• _TEXT PASSAGE_:
※ ※ ※

In [1]:
from datetime import datetime
import pandas as pd
pd.options.mode.chained_assignment = None
import numpy as np
import gzip

In [2]:
from sklearn.linear_model import LogisticRegression
from sklearn.ensemble import RandomForestClassifier

from sklearn.feature_extraction import DictVectorizer
from sklearn.preprocessing import StandardScaler, LabelEncoder
from sklearn.cross_validation import train_test_split
from sklearn.metrics import log_loss

In [3]:
train = pd.read_csv('../data/train.csv.gz', parse_dates=True,
                    )

In [4]:
label_encoder = LabelEncoder()

def get_dates(d):
    dt = datetime.strptime(d, '%Y-%m-%d %H:%M:%S')
    return dt.hour, dt.month, dt.year

def get_features(data):
    df = pd.DataFrame()

※ ※ ※

• _ASSIGNMENT 1_: Return every line of the records that contains the word "templates".

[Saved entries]

※ ※ ※

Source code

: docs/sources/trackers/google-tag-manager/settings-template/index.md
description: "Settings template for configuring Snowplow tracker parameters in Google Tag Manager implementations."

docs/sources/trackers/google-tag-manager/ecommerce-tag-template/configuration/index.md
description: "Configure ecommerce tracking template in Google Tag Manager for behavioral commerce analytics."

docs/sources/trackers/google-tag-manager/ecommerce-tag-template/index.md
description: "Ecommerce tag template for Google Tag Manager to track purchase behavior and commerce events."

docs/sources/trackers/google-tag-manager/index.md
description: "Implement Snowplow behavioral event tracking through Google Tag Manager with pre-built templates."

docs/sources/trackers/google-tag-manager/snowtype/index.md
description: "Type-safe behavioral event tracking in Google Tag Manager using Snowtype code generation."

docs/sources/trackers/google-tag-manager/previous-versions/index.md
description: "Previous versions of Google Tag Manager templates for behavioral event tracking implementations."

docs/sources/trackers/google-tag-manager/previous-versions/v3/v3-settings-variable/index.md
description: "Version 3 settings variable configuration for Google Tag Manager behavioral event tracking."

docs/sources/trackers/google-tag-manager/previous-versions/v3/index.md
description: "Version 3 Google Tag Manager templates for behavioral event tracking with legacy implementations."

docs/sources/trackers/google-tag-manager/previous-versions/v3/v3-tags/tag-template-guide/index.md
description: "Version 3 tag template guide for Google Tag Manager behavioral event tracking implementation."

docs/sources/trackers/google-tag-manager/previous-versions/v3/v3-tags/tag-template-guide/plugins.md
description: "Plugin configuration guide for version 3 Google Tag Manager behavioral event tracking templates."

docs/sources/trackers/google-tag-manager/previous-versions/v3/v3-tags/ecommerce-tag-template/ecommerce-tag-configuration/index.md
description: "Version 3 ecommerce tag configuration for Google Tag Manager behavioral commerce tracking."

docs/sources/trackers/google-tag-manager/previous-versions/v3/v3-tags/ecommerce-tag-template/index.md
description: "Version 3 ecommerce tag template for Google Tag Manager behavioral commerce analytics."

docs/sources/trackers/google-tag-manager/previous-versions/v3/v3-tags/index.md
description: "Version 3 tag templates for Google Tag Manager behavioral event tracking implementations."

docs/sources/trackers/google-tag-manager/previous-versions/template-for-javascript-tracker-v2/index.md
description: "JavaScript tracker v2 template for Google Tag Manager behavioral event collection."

※ ※ ※

• _ASSIGNMENT 2_: Copy the notebook code from "from sklearn.feature_extraction import" to "label_encoder = LabelEncoder()".

• _TASK ANSWER 1_:
description: "Implement Snowplow behavioral event tracking through Google Tag Manager with pre-built templates."
description: "Previous versions of Google Tag Manager templates for behavioral event tracking implementations."
description: "Version 3 Google Tag Manager templates for behavioral event tracking with legacy implementations."
description: "Plugin configuration guide for version 3 Google Tag Manager behavioral event tracking templates."
description: "Version 3 tag templates for Google Tag Manager behavioral event tracking implementations."

• _TASK ANSWER 2_:
from sklearn.feature_extraction import DictVectorizer
from sklearn.preprocessing import StandardScaler, LabelEncoder
from sklearn.cross_validation import train_test_split
from sklearn.metrics import log_loss

In [3]:
train = pd.read_csv('../data/train.csv.gz', parse_dates=True,
                    )

In [4]:
label_encoder = LabelEncoder()